Le gout et les bénéfices de la viande

Une fois encore, les chiffres démentent les impressions. Tandis que l’air du temps porte à croire à une désaffection des consommateurs pour les produits carnés, les statistiques montrent le contraire. Selon les dernières données de FranceAgriMer et d'Agreste publiées dans une synthèse de conjoncture parue en juillet, les Français ont consommé en 2025, pour la deuxième année consécutive, davantage de viande, avec une hausse globale de 1,3 % en 2025, après une progression de 2,3 % en 2024. À 85,7 kilos équivalent-carcasse (kgec) par habitant, le niveau de consommation retrouve son étiage de 2016, s'éloignant du point bas de 2023 marqué par une inflation galopante. Les grandes tendances de ces dernières années se confirment. La consommation de viande bovine diminue de nouveau (- 3%) à 20,1 kgec par habitant, tout comme le mouton et l'agneau (- 5,9 %) à 2 kgec, tandis que la volaille poursuit sa croissance (+3,3 %) pour atteindre 31,7 kgec par habitant. La viande porcine a connu dans le même temps une embellie (+2,7 %) à 31,5 kgec.
Ces évolutions constitueraient une bonne nouvelle pour les filières françaises si elles ne profitaient essentiellement aux origines étrangères. Selon la même étude, les importations de viande ont progressé sur la même période de 5%, la palme revenant à la viande de volaille (+ 8,6 %), devant les importations de viande porcine (+ 3,9 %). La part des importations a dépassé les 50% pour la viande de poulet ! Dans le même temps, la viande bovine a jugulé cette tendance, les importations ayant connu une baisse de - 0,8 % en 2025 après - 0,3 % en 2024 et - 5,7 % en 2023. La part des produits exportés progresse cependant légèrement, à 26%.
Toujours est-il que les Français, en dépit de différentes injonctions, apprécient plus que jamais d’équilibrer leur alimentation avec la viande. Ses bénéfices nutritionnels, souvent questionnés, sont de mieux en mieux connus, comme en témoignent plusieurs articles que nous vous proposons dans cette édition de Viandes&Produits Carnés.

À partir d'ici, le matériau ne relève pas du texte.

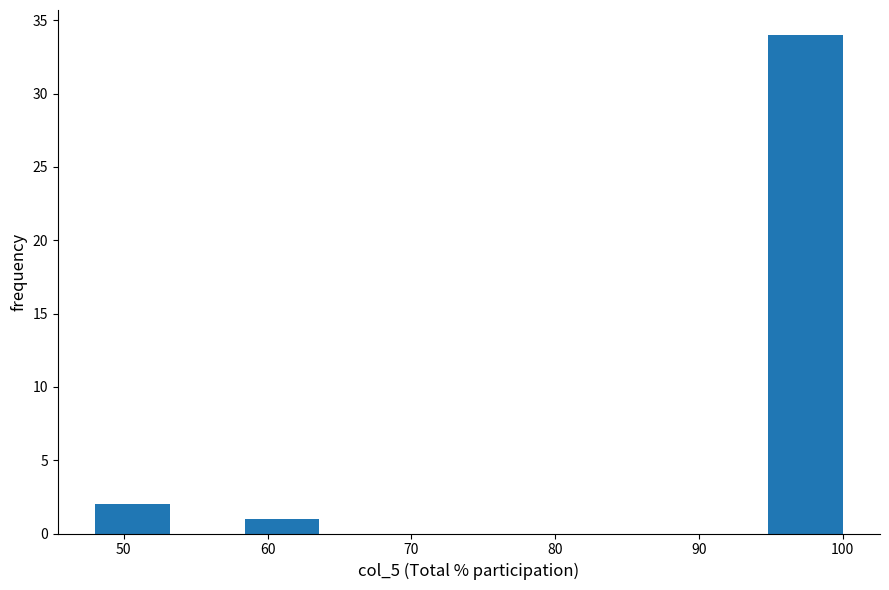

What is the height of the bar covering 58 to 64 on the x-axis? Neither the bar edges nor the heights are printed on the chart, so give them approximately, as read against the axes.

1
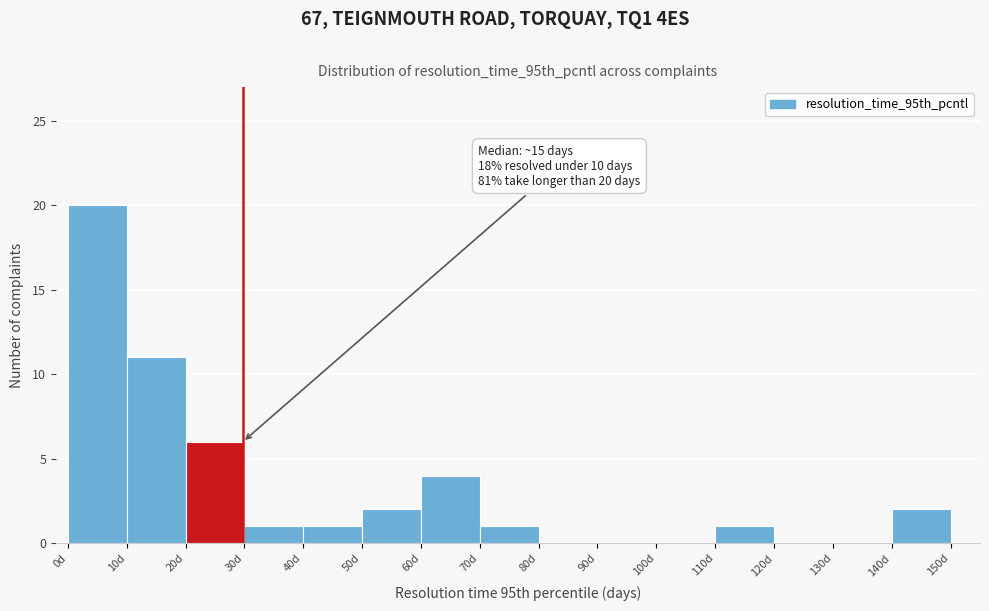

Which range on the x-axis has the tallest bar?

0 to 10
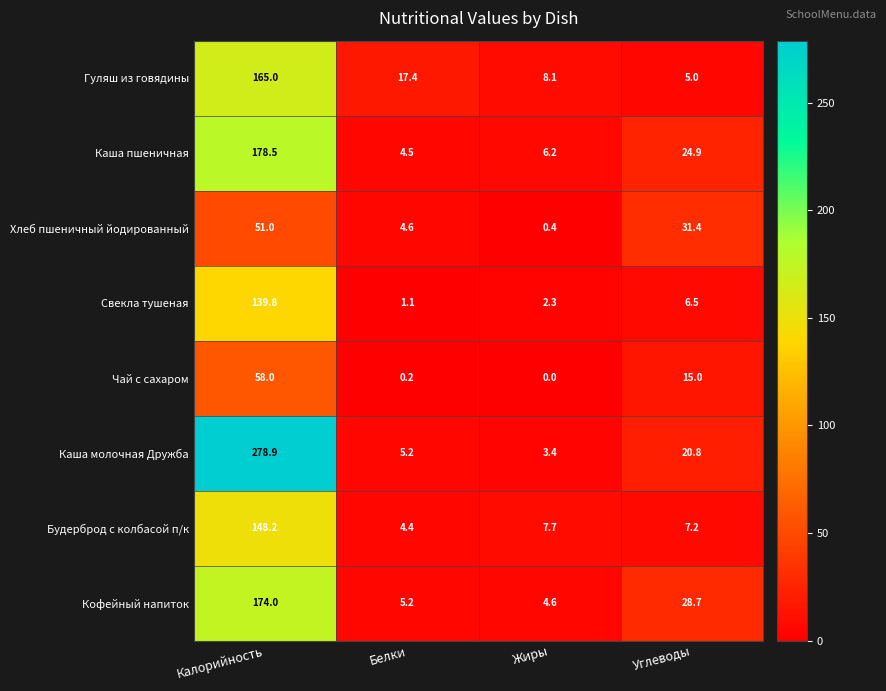

Which category has the lowest value in the Кофейный напиток series?

Жиры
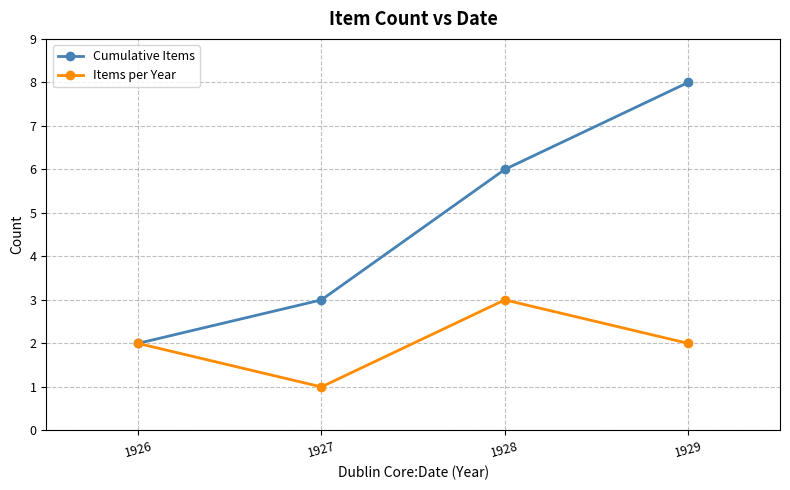

Which series has the widest spread of values?

Cumulative Items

Deux contributions "Modélisation de l’effet matrice de la viande" et "Effet matrice de la viande : déterminants et implications nutritionnelles" par des équipes de l’Unité Qualité des Produits Animaux d’INRAE et de l’Université Clermont Auvergne permettent de mieux comprendre l’effet matrice dans la biodisponibilité des nutriments de la viande. Un autre article ("Biodisponibilité des vitamines et de la choline dans les produits animaux") éclaire la manière dont les produits animaux sont des vecteurs de vitamines et de choline biodisponibles trop longtemps négligés. Des domaines où les champs d’investigation sont encore importants.
Également à lire dans cette édition, une présentation des enjeux et projets de l’UMT Imerviande qui entend accompagner les transitions technologiques, humaines et numériques des filières viandes françaises et une étude sur le rôle de l’élevage ovin dans les régions steppiques algériennes.